Опубликовано: 30 января 2023 г., 15:29 Обновлено: 30 января 2023 г., 15:30
5K
К вопросу о случайном характере популярности
Популярность, как известно, штука случайная, особенно у писателей. Ею десятки лет могут пользоваться откровенные графоманы и циничные штукари, она может обходить стороной гениев, а иногда может со сцепленными зубами отбыть номер и упорхнуть навсегда.
Советский писатель, как тогда говорили, «для юношества», Николай Дубов представляет собой совершенно удивительный феномен, по-моему. Он прожил долгую непростую жизнь. Он очень круто писал, жестко, глубоко и без оглядки на начальство и публику. Его чествовали, привечали и о-очень интенсивно издавали, особенно в самые глухие годы — в отличие, например, от Виктора Некрасова, его близкого друга и товарища по так называемой киевской школе современной русской прозы. Он получил Госпремию, три экранизации и два собрания сочинений, прижизненное и посмертное. И он совершенно не был нужен никому из известных мне читателей ни тогда, ни тем более сейчас: сужу по беседам, по спискам любимых романов и повестей, где обязательно есть место разному палпу 50-70-х, но никогда не упоминаются Огни на реке , Беглец , Горе одному или другие книжки Дубова, по отсутствию переизданий после 1991 года — ну и по тому, что его книгами забит почти любой букинистический. Обидно, досадно, нормально.
В любом случае, я-то помню, ценю — и постоянно пользуюсь как минимум одной крупинкой творческого наследия Дубова.

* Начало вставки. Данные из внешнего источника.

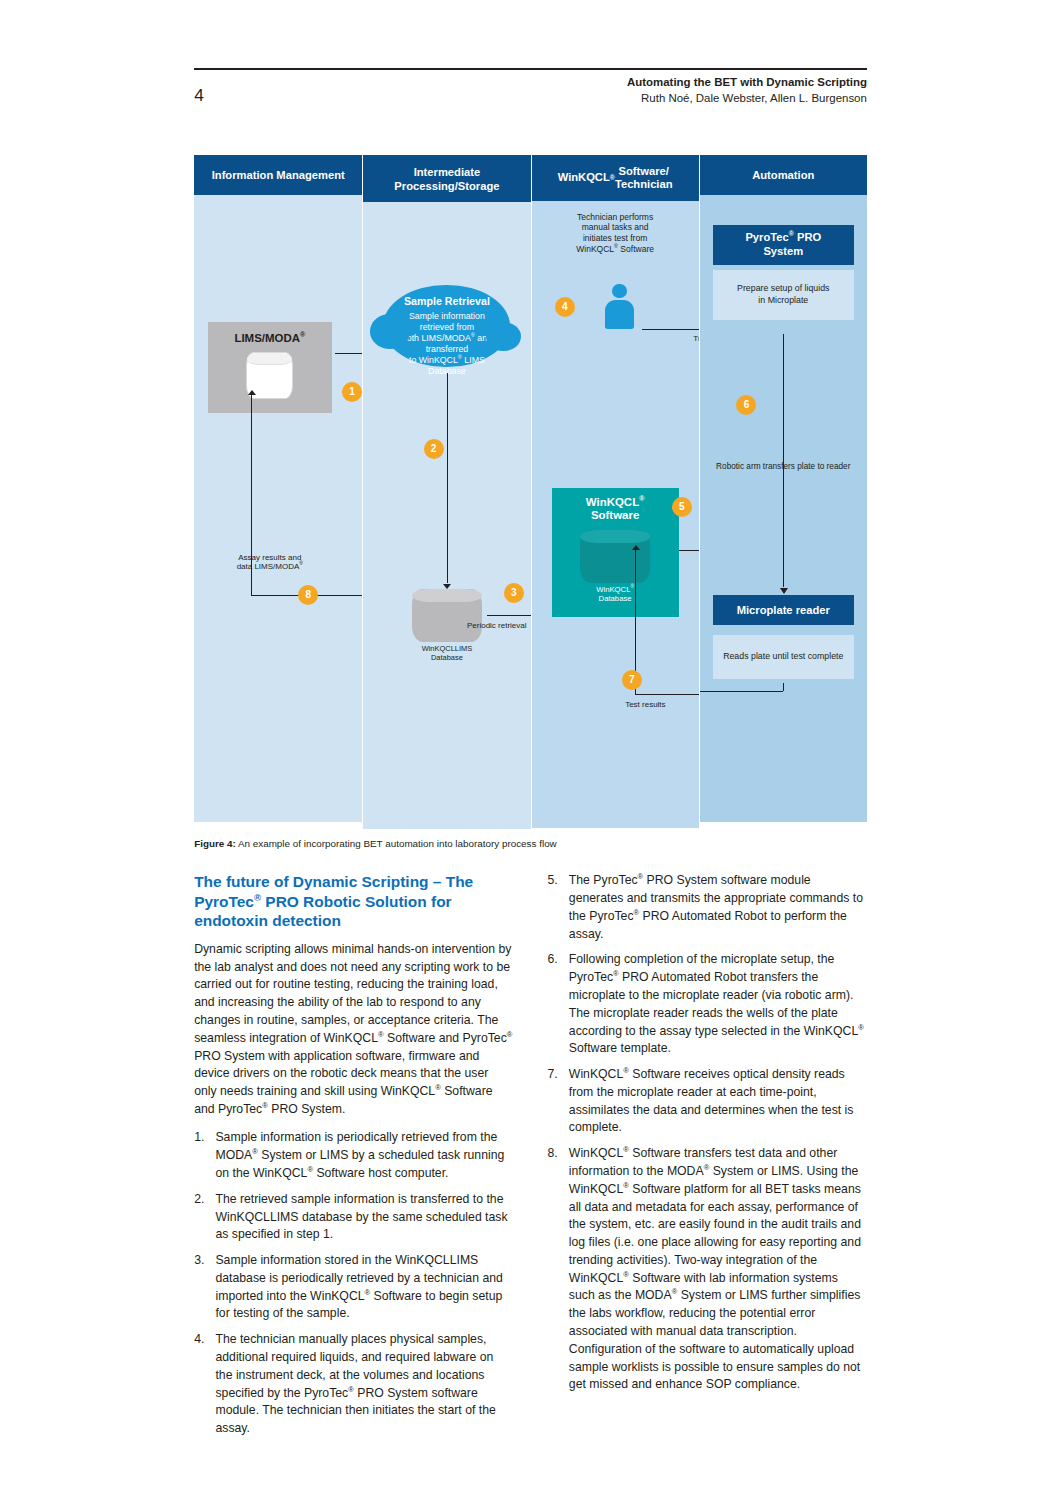4
Automating the BET with Dynamic Scripting
Ruth Noé, Dale Webster, Allen L. Burgenson
Information Management
LIMS/MODA®
1
Assay results and
data LIMS/MODA®
8
Intermediate Processing/Storage
Sample Retrieval
Sample information retrieved from
both LIMS/MODA® and transferred
to WinKQCL® LIMS Database
2
WinKQCLLIMS
Database
Periodic retrieval
3
WinKQCL®Software/
Technician
Technician performs
manual tasks and
initiates test from
WinKQCL® Software
4
Transmit Control
Commands
WinKQCL®
Software
WinKQCL®
Database
5
Control and
communicate
7
Test results
Automation
PyroTec® PRO
System
Prepare setup of liquids
in Microplate
6
Robotic arm transfers plate to reader
Microplate reader
Reads plate until test complete
Figure 4: An example of incorporating BET automation into laboratory process flow
The future of Dynamic Scripting – The PyroTec® PRO Robotic Solution for endotoxin detection
Dynamic scripting allows minimal hands-on intervention by the lab analyst and does not need any scripting work to be carried out for routine testing, reducing the training load, and increasing the ability of the lab to respond to any changes in routine, samples, or acceptance criteria. The seamless integration of WinKQCL® Software and PyroTec® PRO System with application software, firmware and device drivers on the robotic deck means that the user only needs training and skill using WinKQCL® Software and PyroTec® PRO System.
Sample information is periodically retrieved from the MODA® System or LIMS by a scheduled task running on the WinKQCL® Software host computer.
The retrieved sample information is transferred to the WinKQCLLIMS database by the same scheduled task as specified in step 1.
Sample information stored in the WinKQCLLIMS database is periodically retrieved by a technician and imported into the WinKQCL® Software to begin setup for testing of the sample.
The technician manually places physical samples, additional required liquids, and required labware on the instrument deck, at the volumes and locations specified by the PyroTec® PRO System software module. The technician then initiates the start of the assay.
The PyroTec® PRO System software module generates and transmits the appropriate commands to the PyroTec® PRO Automated Robot to perform the assay.
Following completion of the microplate setup, the PyroTec® PRO Automated Robot transfers the microplate to the microplate reader (via robotic arm). The microplate reader reads the wells of the plate according to the assay type selected in the WinKQCL® Software template.
WinKQCL® Software receives optical density reads from the microplate reader at each time-point, assimilates the data and determines when the test is complete.
WinKQCL® Software transfers test data and other information to the MODA® System or LIMS. Using the WinKQCL® Software platform for all BET tasks means all data and metadata for each assay, performance of the system, etc. are easily found in the audit trails and log files (i.e. one place allowing for easy reporting and trending activities). Two-way integration of the WinKQCL® Software with lab information systems such as the MODA® System or LIMS further simplifies the labs workflow, reducing the potential error associated with manual data transcription. Configuration of the software to automatically upload sample worklists is possible to ensure samples do not get missed and enhance SOP compliance.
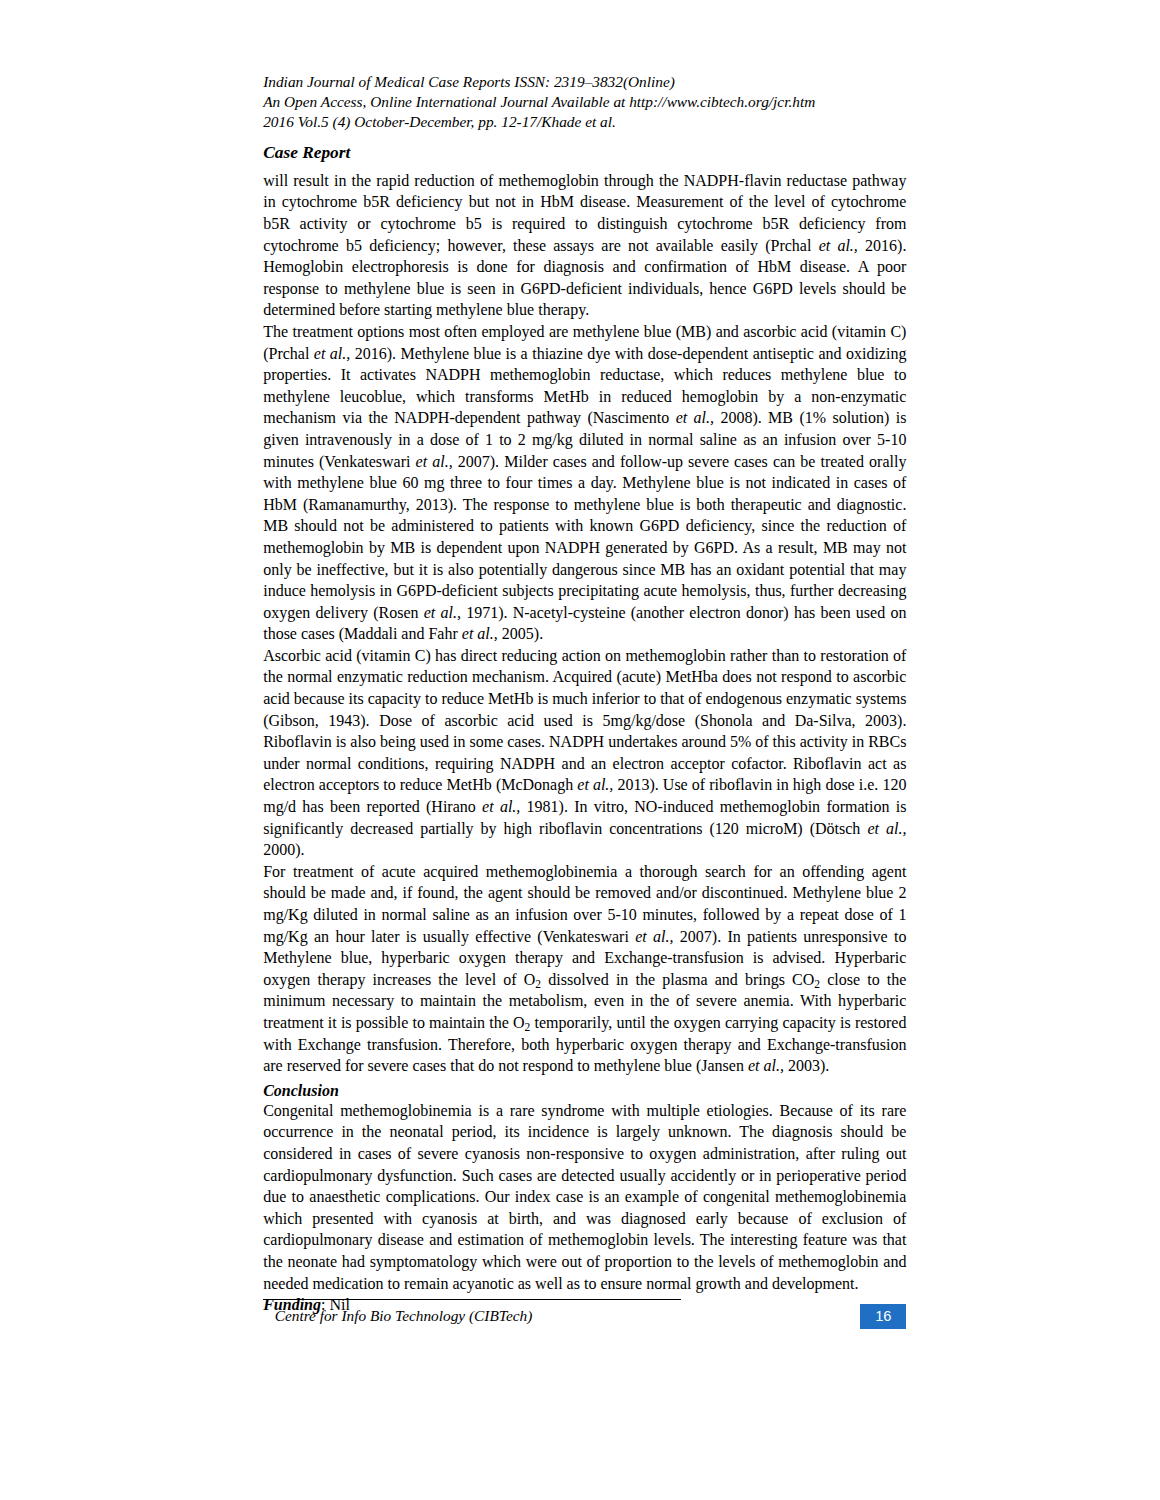Indian Journal of Medical Case Reports ISSN: 2319–3832(Online)
An Open Access, Online International Journal Available at http://www.cibtech.org/jcr.htm
2016 Vol.5 (4) October-December, pp. 12-17/Khade et al.
Case Report
will result in the rapid reduction of methemoglobin through the NADPH-flavin reductase pathway in cytochrome b5R deficiency but not in HbM disease. Measurement of the level of cytochrome b5R activity or cytochrome b5 is required to distinguish cytochrome b5R deficiency from cytochrome b5 deficiency; however, these assays are not available easily (Prchal et al., 2016). Hemoglobin electrophoresis is done for diagnosis and confirmation of HbM disease. A poor response to methylene blue is seen in G6PD-deficient individuals, hence G6PD levels should be determined before starting methylene blue therapy.
The treatment options most often employed are methylene blue (MB) and ascorbic acid (vitamin C) (Prchal et al., 2016). Methylene blue is a thiazine dye with dose-dependent antiseptic and oxidizing properties. It activates NADPH methemoglobin reductase, which reduces methylene blue to methylene leucoblue, which transforms MetHb in reduced hemoglobin by a non-enzymatic mechanism via the NADPH-dependent pathway (Nascimento et al., 2008). MB (1% solution) is given intravenously in a dose of 1 to 2 mg/kg diluted in normal saline as an infusion over 5-10 minutes (Venkateswari et al., 2007). Milder cases and follow-up severe cases can be treated orally with methylene blue 60 mg three to four times a day. Methylene blue is not indicated in cases of HbM (Ramanamurthy, 2013). The response to methylene blue is both therapeutic and diagnostic. MB should not be administered to patients with known G6PD deficiency, since the reduction of methemoglobin by MB is dependent upon NADPH generated by G6PD. As a result, MB may not only be ineffective, but it is also potentially dangerous since MB has an oxidant potential that may induce hemolysis in G6PD-deficient subjects precipitating acute hemolysis, thus, further decreasing oxygen delivery (Rosen et al., 1971). N-acetyl-cysteine (another electron donor) has been used on those cases (Maddali and Fahr et al., 2005).
Ascorbic acid (vitamin C) has direct reducing action on methemoglobin rather than to restoration of the normal enzymatic reduction mechanism. Acquired (acute) MetHba does not respond to ascorbic acid because its capacity to reduce MetHb is much inferior to that of endogenous enzymatic systems (Gibson, 1943). Dose of ascorbic acid used is 5mg/kg/dose (Shonola and Da-Silva, 2003). Riboflavin is also being used in some cases. NADPH undertakes around 5% of this activity in RBCs under normal conditions, requiring NADPH and an electron acceptor cofactor. Riboflavin act as electron acceptors to reduce MetHb (McDonagh et al., 2013). Use of riboflavin in high dose i.e. 120 mg/d has been reported (Hirano et al., 1981). In vitro, NO-induced methemoglobin formation is significantly decreased partially by high riboflavin concentrations (120 microM) (Dötsch et al., 2000).
For treatment of acute acquired methemoglobinemia a thorough search for an offending agent should be made and, if found, the agent should be removed and/or discontinued. Methylene blue 2 mg/Kg diluted in normal saline as an infusion over 5-10 minutes, followed by a repeat dose of 1 mg/Kg an hour later is usually effective (Venkateswari et al., 2007). In patients unresponsive to Methylene blue, hyperbaric oxygen therapy and Exchange-transfusion is advised. Hyperbaric oxygen therapy increases the level of O2 dissolved in the plasma and brings CO2 close to the minimum necessary to maintain the metabolism, even in the of severe anemia. With hyperbaric treatment it is possible to maintain the O2 temporarily, until the oxygen carrying capacity is restored with Exchange transfusion. Therefore, both hyperbaric oxygen therapy and Exchange-transfusion are reserved for severe cases that do not respond to methylene blue (Jansen et al., 2003).
Conclusion
Congenital methemoglobinemia is a rare syndrome with multiple etiologies. Because of its rare occurrence in the neonatal period, its incidence is largely unknown. The diagnosis should be considered in cases of severe cyanosis non-responsive to oxygen administration, after ruling out cardiopulmonary dysfunction. Such cases are detected usually accidently or in perioperative period due to anaesthetic complications. Our index case is an example of congenital methemoglobinemia which presented with cyanosis at birth, and was diagnosed early because of exclusion of cardiopulmonary disease and estimation of methemoglobin levels. The interesting feature was that the neonate had symptomatology which were out of proportion to the levels of methemoglobin and needed medication to remain acyanotic as well as to ensure normal growth and development.
Funding: Nil
Centre for Info Bio Technology (CIBTech) 16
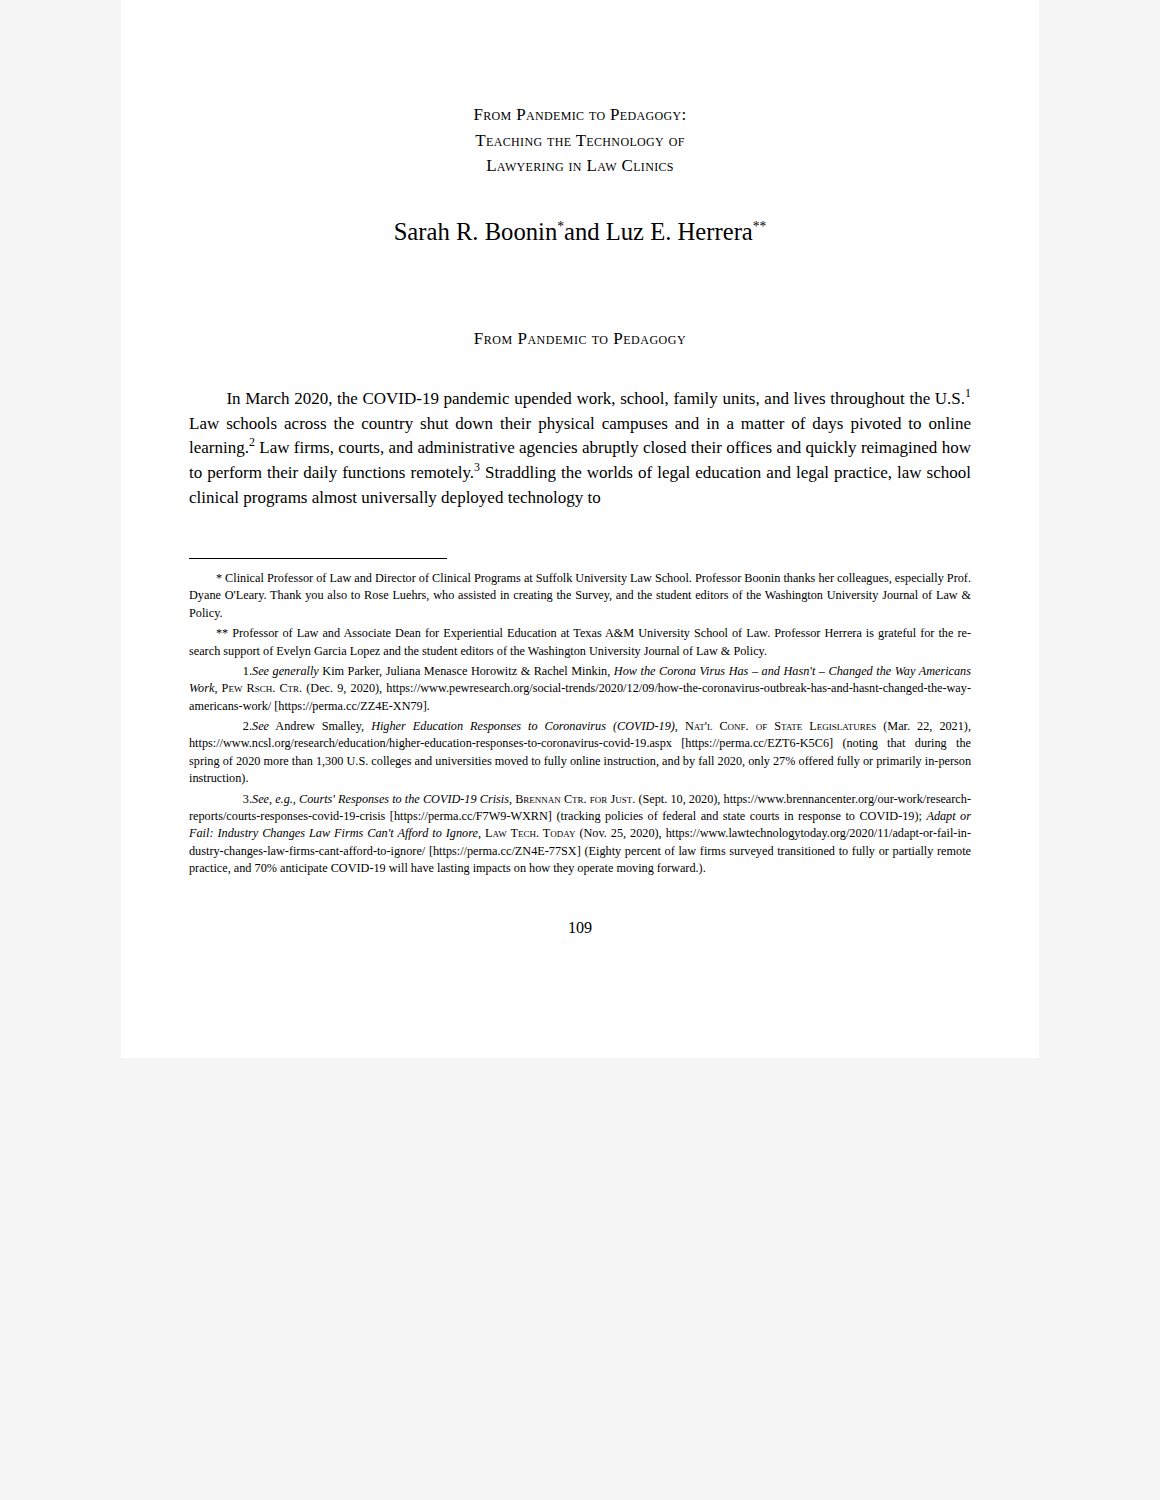From Pandemic to Pedagogy:
Teaching the Technology of
Lawyering in Law Clinics
Sarah R. Boonin*and Luz E. Herrera**
From Pandemic to Pedagogy
In March 2020, the COVID-19 pandemic upended work, school, family units, and lives throughout the U.S.1 Law schools across the country shut down their physical campuses and in a matter of days pivoted to online learning.2 Law firms, courts, and administrative agencies abruptly closed their offices and quickly reimagined how to perform their daily functions remotely.3 Straddling the worlds of legal education and legal practice, law school clinical programs almost universally deployed technology to
* Clinical Professor of Law and Director of Clinical Programs at Suffolk University Law School. Professor Boonin thanks her colleagues, especially Prof. Dyane O'Leary. Thank you also to Rose Luehrs, who assisted in creating the Survey, and the student editors of the Washington University Journal of Law & Policy.
** Professor of Law and Associate Dean for Experiential Education at Texas A&M University School of Law. Professor Herrera is grateful for the research support of Evelyn Garcia Lopez and the student editors of the Washington University Journal of Law & Policy.
1. See generally Kim Parker, Juliana Menasce Horowitz & Rachel Minkin, How the Corona Virus Has – and Hasn't – Changed the Way Americans Work, Pew Rsch. Ctr. (Dec. 9, 2020), https://www.pewresearch.org/social-trends/2020/12/09/how-the-coronavirus-outbreak-has-and-hasnt-changed-the-way-americans-work/ [https://perma.cc/ZZ4E-XN79].
2. See Andrew Smalley, Higher Education Responses to Coronavirus (COVID-19), Nat'l Conf. of State Legislatures (Mar. 22, 2021), https://www.ncsl.org/research/education/higher-education-responses-to-coronavirus-covid-19.aspx [https://perma.cc/EZT6-K5C6] (noting that during the spring of 2020 more than 1,300 U.S. colleges and universities moved to fully online instruction, and by fall 2020, only 27% offered fully or primarily in-person instruction).
3. See, e.g., Courts' Responses to the COVID-19 Crisis, Brennan Ctr. for Just. (Sept. 10, 2020), https://www.brennancenter.org/our-work/research-reports/courts-responses-covid-19-crisis [https://perma.cc/F7W9-WXRN] (tracking policies of federal and state courts in response to COVID-19); Adapt or Fail: Industry Changes Law Firms Can't Afford to Ignore, Law Tech. Today (Nov. 25, 2020), https://www.lawtechnologytoday.org/2020/11/adapt-or-fail-industry-changes-law-firms-cant-afford-to-ignore/ [https://perma.cc/ZN4E-77SX] (Eighty percent of law firms surveyed transitioned to fully or partially remote practice, and 70% anticipate COVID-19 will have lasting impacts on how they operate moving forward.).
109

У последнего его романа Колесо фортуны (1977, потом еще вышла повесть «Родные и близкие»), изданного раз пять хорошим тиражом и мало где упоминающегося, офигенный сюжет: в советскую глубинку приезжает богатый американец, его водят повсюду, он дуркует, навлекает на себя подозрения в шпионаже (подростки бдят, естественно), признается, что на самом деле не Ган, а Ганыка, эмигрант из «бывших», захотевший навестить фамильное имение — и тут стартует вставная история про приключения графа Сен-Жермена в России.
Пассажи, посвященные похождениям иностранца до его вскрытия, были для тех лет довольно рискованными и произвели сильное впечатление на меня, мелкого:
«Выйдя на улицу, мистер спросил, где ресторан, но ресторан оказался закрытым на переучет.
— Перье-учет? — повторил Ган и начал считать на пальцах: — Раз котльета, два котльета, три котльета…
— Ну, это наше дело, — обиделся сопровождавший их секретарь исполкома. — Чего надо, то и учитываем… — Не рассказывать же американцу, что директор ресторана проворовался и теперь подсчитывали, сколько он успел украсть.»
В общем, знающие меня люди давно не удивляются, когда в ответ на любое «учти» я принимаюсь загибать пальцы со словами «Раз котльета, два котльета».
Спасибо. Сильный внутренний отклик на статью.